While these instances are anecdotal, they underscore recent data from the Association of Certified Fraud Examiners (ACFE), which issued its 2010 Report to the Nations on Occupational Fraud and Abuse. The three highest categories were corruption, asset misappropriation, and fraudulent statements. Here are just a couple of items mentioned in the report:
- The typical organization loses 5 percent of its annual revenues to occupational fraud.
- The median loss for the cases studied was $160,000, with almost one-quarter of all reported cases topping more than $1 million.
- Small organizations are disproportionately victimized by occupational fraud. These organizations are typically lacking in anti-fraud controls compared to larger counterparts.
As an owner of a small business and as an individual, it is your responsibility to protect your assets and minimize your losses. Here are a few basic suggestions.
Play “what if” with your insurance agent(s)
The overwhelming majority of your employees, customers, and outside vendors want to do the right thing.
Most businesses and individuals buy insurance to provide protection from mistakes and accidents, or to minimize the effects of criminal activity. However, how do you know if you have the right coverage? When I was the managing partner of our firm before we joined LarsonAllen, I played a game of “what if” with the various insurance agents we dealt with. I asked questions like, “What if an employee was performing services at a client location and caused damage to the facility?” The answers did not necessarily result in a change in our coverage, but at least it let us know what our exposure was.
Additionally, if you have not verified your insurance with your agent in the past few years, you may be surprised to find you are not covered for things you thought you were. Insurance policies are not static documents. Think about how many times you received small print notices from your insurance company or bank announcing changes in coverage or terms. Try playing “what if” with your agent to see if you have holes in your exposure.
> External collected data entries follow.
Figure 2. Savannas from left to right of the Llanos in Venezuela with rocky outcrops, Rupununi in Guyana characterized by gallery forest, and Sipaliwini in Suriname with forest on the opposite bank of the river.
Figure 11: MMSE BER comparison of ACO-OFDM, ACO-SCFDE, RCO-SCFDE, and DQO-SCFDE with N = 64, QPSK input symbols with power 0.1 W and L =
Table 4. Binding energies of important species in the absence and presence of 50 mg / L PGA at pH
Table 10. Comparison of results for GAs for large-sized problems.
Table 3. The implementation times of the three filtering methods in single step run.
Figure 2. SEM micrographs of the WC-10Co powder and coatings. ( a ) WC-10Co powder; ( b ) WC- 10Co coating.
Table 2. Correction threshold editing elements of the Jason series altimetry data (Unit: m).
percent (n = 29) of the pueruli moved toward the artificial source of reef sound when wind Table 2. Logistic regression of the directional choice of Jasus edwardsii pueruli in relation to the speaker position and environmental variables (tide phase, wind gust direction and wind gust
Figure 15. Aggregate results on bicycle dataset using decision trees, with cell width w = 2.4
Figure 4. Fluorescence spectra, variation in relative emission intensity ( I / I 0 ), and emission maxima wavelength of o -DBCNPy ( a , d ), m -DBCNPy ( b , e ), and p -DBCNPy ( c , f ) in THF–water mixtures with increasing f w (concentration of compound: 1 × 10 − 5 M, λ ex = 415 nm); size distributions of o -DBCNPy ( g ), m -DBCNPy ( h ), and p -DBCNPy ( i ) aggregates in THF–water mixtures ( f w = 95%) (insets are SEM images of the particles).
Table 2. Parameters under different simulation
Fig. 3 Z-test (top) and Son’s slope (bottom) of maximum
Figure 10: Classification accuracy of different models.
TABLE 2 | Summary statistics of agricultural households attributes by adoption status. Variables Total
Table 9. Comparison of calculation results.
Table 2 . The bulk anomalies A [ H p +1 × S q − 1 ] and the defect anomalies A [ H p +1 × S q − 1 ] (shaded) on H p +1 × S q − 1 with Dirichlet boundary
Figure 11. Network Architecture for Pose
Have clear policies and procedures
If your staff were traveling and needed Internet access, would they know not to disable a computer’s protection systems like the hotel suggested? To help your employees make the right decisions, provide them with these policies and require confirmation that they understand them. Furthermore, note your organization’s demographics and consider whether additional training is necessary so all staff grasp what a “restricted site” is and what email attachments should be avoided. And remember, policies are only good when applied uniformly across all levels of the organization. LarsonAllen requires all employees to certify their understanding of this policy on an annual basis. I know this because I just had to confirm it myself.
Provide the mechanism
In the ACFE study, the number one method for the initial detection of occupational fraud was from tips. In fact, it has been the number one means of detecting fraud since 2002, when these studies first began. The overwhelming majority of your employees, customers, and outside vendors want to do the right thing. However, you need to provide a mechanism for people to report a tip anonymously (e.g., phone or web-based portal). Anonymity is key, because employees often fear retaliation from superiors or peers.
Fraud is not going away, but there are many things that can be done to make sure it does not affect your organization.